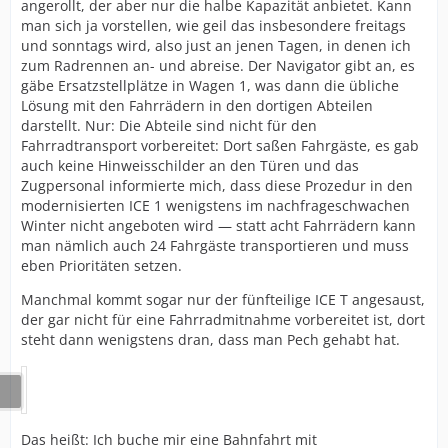
angerollt, der aber nur die halbe Kapazität anbietet. Kann
man sich ja vorstellen, wie geil das insbesondere freitags
und sonntags wird, also just an jenen Tagen, in denen ich
zum Radrennen an- und abreise. Der Navigator gibt an, es
gäbe Ersatzstellplätze in Wagen 1, was dann die übliche
Lösung mit den Fahrrädern in den dortigen Abteilen
darstellt. Nur: Die Abteile sind nicht für den
Fahrradtransport vorbereitet: Dort saßen Fahrgäste, es gab
auch keine Hinweisschilder an den Türen und das
Zugpersonal informierte mich, dass diese Prozedur in den
modernisierten ICE 1 wenigstens im nachfrageschwachen
Winter nicht angeboten wird — statt acht Fahrrädern kann
man nämlich auch 24 Fahrgäste transportieren und muss
eben Prioritäten setzen.
Manchmal kommt sogar nur der fünfteilige ICE T angesaust,
der gar nicht für eine Fahrradmitnahme vorbereitet ist, dort
steht dann wenigstens dran, dass man Pech gehabt hat.
Das heißt: Ich buche mir eine Bahnfahrt mit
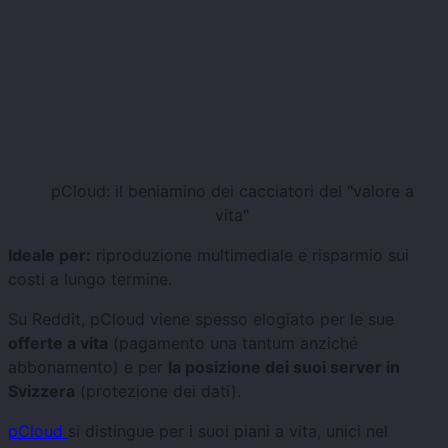
pCloud: il beniamino dei cacciatori del "valore a
vita"
Ideale per:
riproduzione multimediale e risparmio sui
costi a lungo termine.
Su Reddit, pCloud viene spesso elogiato per le sue
offerte a vita
(pagamento una tantum anziché
abbonamento) e per
la posizione dei suoi server in
Svizzera
(protezione dei dati).
pCloud
si distingue per i suoi piani a vita, unici nel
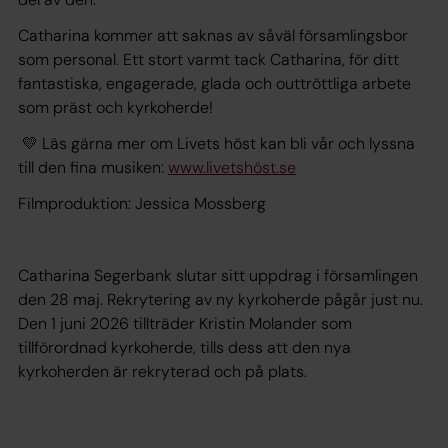
Catharina kommer att saknas av såväl församlingsbor
som personal. Ett stort varmt tack Catharina, för ditt
fantastiska, engagerade, glada och outtröttliga arbete
som präst och kyrkoherde!
💛 Läs gärna mer om Livets höst kan bli vår och lyssna
till den fina musiken:
www.livetshöst.se
Filmproduktion: Jessica Mossberg
Catharina Segerbank slutar sitt uppdrag i församlingen
den 28 maj. Rekrytering av ny kyrkoherde pågår just nu.
Den 1 juni 2026 tillträder Kristin Molander som
tillförordnad kyrkoherde, tills dess att den nya
kyrkoherden är rekryterad och på plats.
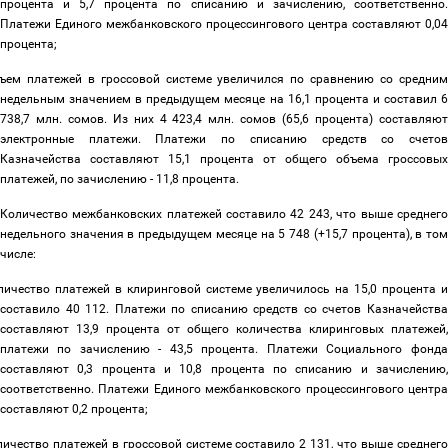
процента и 5,7 процента по списанию и зачислению, соответственно.
Платежи Единого межбанковского процессингового центра составляют 0,04
процента;
ъем платежей в гроссовой системе увеличился по сравнению со средни
недельным значением в предыдущем месяце на 16,1 процента и составил 6
738,7 млн. сомов. Из них 4 423,4 млн. сомов (65,6 процента) составляют
электронные платежи. Платежи по списанию средств со счетов
Казначейства составляют 15,1 процента от общего объема гроссовых
платежей, по зачислению - 11,8 процента.
Количество межбанковских платежей составило 42 243, что выше среднего
недельного значения в предыдущем месяце на 5 748 (+15,7 процента), в том
числе:
личество платежей в клиринговой системе увеличилось на 15,0 процента 
составило 40 112. Платежи по списанию средств со счетов Казначейства
составляют 13,9 процента от общего количества клиринговых платежей,
платежи по зачислению - 43,5 процента. Платежи Социального фонда
составляют 0,3 процента и 10,8 процента по списанию и зачислению,
соответственно. Платежи Единого межбанковского процессингового центра
составляют 0,2 процента;
личество платежей в гроссовой системе составило 2 131, что выше среднег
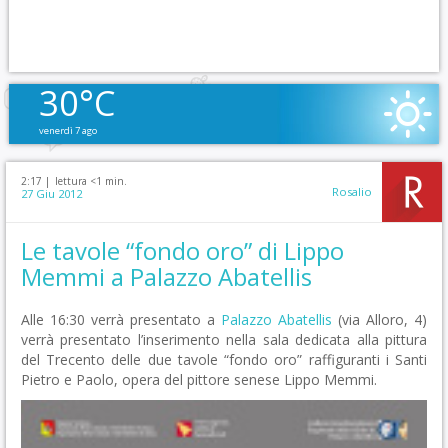
30°C
venerdì 7 ago
2:17 |
lettura <1 min.
Rosalio
27 Giu 2012
Le tavole “fondo oro” di Lippo
Memmi a Palazzo Abatellis
Alle 16:30 verrà presentato a
Palazzo Abatellis
(via Alloro, 4)
verrà presentato l’inserimento nella sala dedicata alla pittura
del Trecento delle due tavole “fondo oro” raffiguranti i Santi
Pietro e Paolo, opera del pittore senese Lippo Memmi.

-=-=-

## Requirement
Reproduce verbatim the text read from every item above, and omit the pictures from your output.

## Output for this task
angerollt, der aber nur die halbe Kapazität anbietet. Kann
man sich ja vorstellen, wie geil das insbesondere freitags
und sonntags wird, also just an jenen Tagen, in denen ich
zum Radrennen an- und abreise. Der Navigator gibt an, es
gäbe Ersatzstellplätze in Wagen 1, was dann die übliche
Lösung mit den Fahrrädern in den dortigen Abteilen
darstellt. Nur: Die Abteile sind nicht für den
Fahrradtransport vorbereitet: Dort saßen Fahrgäste, es gab
auch keine Hinweisschilder an den Türen und das
Zugpersonal informierte mich, dass diese Prozedur in den
modernisierten ICE 1 wenigstens im nachfrageschwachen
Winter nicht angeboten wird — statt acht Fahrrädern kann
man nämlich auch 24 Fahrgäste transportieren und muss
eben Prioritäten setzen.
Manchmal kommt sogar nur der fünfteilige ICE T angesaust,
der gar nicht für eine Fahrradmitnahme vorbereitet ist, dort
steht dann wenigstens dran, dass man Pech gehabt hat.
Das heißt: Ich buche mir eine Bahnfahrt mit
pCloud: il beniamino dei cacciatori del "valore a
vita"
Ideale per:
riproduzione multimediale e risparmio sui
costi a lungo termine.
Su Reddit, pCloud viene spesso elogiato per le sue
offerte a vita
(pagamento una tantum anziché
abbonamento) e per
la posizione dei suoi server in
Svizzera
(protezione dei dati).
pCloud
si distingue per i suoi piani a vita, unici nel
Catharina kommer att saknas av såväl församlingsbor
som personal. Ett stort varmt tack Catharina, för ditt
fantastiska, engagerade, glada och outtröttliga arbete
som präst och kyrkoherde!
💛 Läs gärna mer om Livets höst kan bli vår och lyssna
till den fina musiken:
www.livetshöst.se
Filmproduktion: Jessica Mossberg
Catharina Segerbank slutar sitt uppdrag i församlingen
den 28 maj. Rekrytering av ny kyrkoherde pågår just nu.
Den 1 juni 2026 tillträder Kristin Molander som
tillförordnad kyrkoherde, tills dess att den nya
kyrkoherden är rekryterad och på plats.
процента и 5,7 процента по списанию и зачислению, соответственно.
Платежи Единого межбанковского процессингового центра составляют 0,04
процента;
ъем платежей в гроссовой системе увеличился по сравнению со средни
недельным значением в предыдущем месяце на 16,1 процента и составил 6
738,7 млн. сомов. Из них 4 423,4 млн. сомов (65,6 процента) составляют
электронные платежи. Платежи по списанию средств со счетов
Казначейства составляют 15,1 процента от общего объема гроссовых
платежей, по зачислению - 11,8 процента.
Количество межбанковских платежей составило 42 243, что выше среднего
недельного значения в предыдущем месяце на 5 748 (+15,7 процента), в том
числе:
личество платежей в клиринговой системе увеличилось на 15,0 процента 
составило 40 112. Платежи по списанию средств со счетов Казначейства
составляют 13,9 процента от общего количества клиринговых платежей,
платежи по зачислению - 43,5 процента. Платежи Социального фонда
составляют 0,3 процента и 10,8 процента по списанию и зачислению,
соответственно. Платежи Единого межбанковского процессингового центра
составляют 0,2 процента;
личество платежей в гроссовой системе составило 2 131, что выше среднег
30°C
venerdì 7 ago
2:17 |
lettura <1 min.
Rosalio
27 Giu 2012
Le tavole “fondo oro” di Lippo
Memmi a Palazzo Abatellis
Alle 16:30 verrà presentato a
Palazzo Abatellis
(via Alloro, 4)
verrà presentato l’inserimento nella sala dedicata alla pittura
del Trecento delle due tavole “fondo oro” raffiguranti i Santi
Pietro e Paolo, opera del pittore senese Lippo Memmi.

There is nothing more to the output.